>>>>

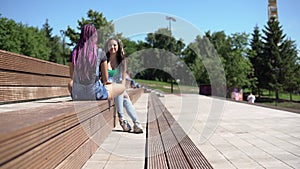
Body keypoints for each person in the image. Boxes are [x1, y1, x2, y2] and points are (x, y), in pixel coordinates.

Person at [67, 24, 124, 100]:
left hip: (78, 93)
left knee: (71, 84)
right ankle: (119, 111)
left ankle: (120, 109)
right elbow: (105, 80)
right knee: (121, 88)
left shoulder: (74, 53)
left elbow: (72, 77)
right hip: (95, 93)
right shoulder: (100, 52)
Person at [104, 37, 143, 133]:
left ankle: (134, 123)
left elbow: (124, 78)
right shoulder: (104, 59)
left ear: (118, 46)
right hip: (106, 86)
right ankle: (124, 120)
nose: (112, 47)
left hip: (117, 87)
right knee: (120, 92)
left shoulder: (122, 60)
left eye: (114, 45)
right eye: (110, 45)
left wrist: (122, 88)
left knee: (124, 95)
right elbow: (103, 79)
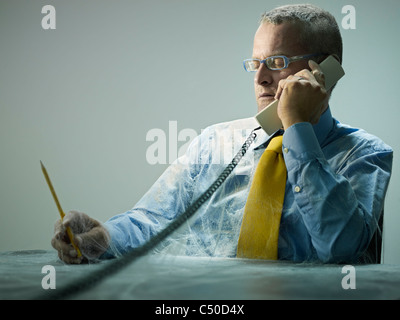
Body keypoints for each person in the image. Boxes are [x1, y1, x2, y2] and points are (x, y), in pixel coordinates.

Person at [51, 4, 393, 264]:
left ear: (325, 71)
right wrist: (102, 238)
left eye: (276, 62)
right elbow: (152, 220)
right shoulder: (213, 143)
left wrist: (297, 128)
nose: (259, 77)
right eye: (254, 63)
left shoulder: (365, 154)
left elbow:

<<<<

▶ **Task directions**
Pictures are to be omitted; set down the rest of the entries exactly as given.

▶ **Result of this task**
Body keypoints for each person in the image. Boxes are [x1, y1, x2, y2] and points are (x, y), in pixel coordinates.

Person at [67, 24, 124, 100]:
left hip: (78, 93)
left knee: (71, 84)
right ankle: (119, 111)
left ankle: (120, 109)
right elbow: (105, 80)
right knee: (121, 88)
left shoulder: (74, 53)
left elbow: (72, 77)
right hip: (95, 93)
right shoulder: (100, 52)
Person at [104, 37, 143, 133]:
left ankle: (134, 123)
left elbow: (124, 78)
right shoulder: (104, 59)
left ear: (118, 46)
right hip: (106, 86)
right ankle: (124, 120)
nose: (112, 47)
left hip: (117, 87)
right knee: (120, 92)
left shoulder: (122, 60)
left eye: (114, 45)
right eye: (110, 45)
left wrist: (122, 88)
left knee: (124, 95)
right elbow: (103, 79)
Body keypoints for each person in the image. Boxes are [x1, y1, x2, y2] and points are (x, y), in pixel coordinates.

Person at [51, 4, 393, 264]:
left ear: (325, 71)
right wrist: (102, 238)
left eye: (276, 62)
right elbow: (152, 220)
right shoulder: (213, 143)
left wrist: (297, 128)
nose: (259, 77)
right eye: (254, 63)
left shoulder: (365, 154)
left elbow:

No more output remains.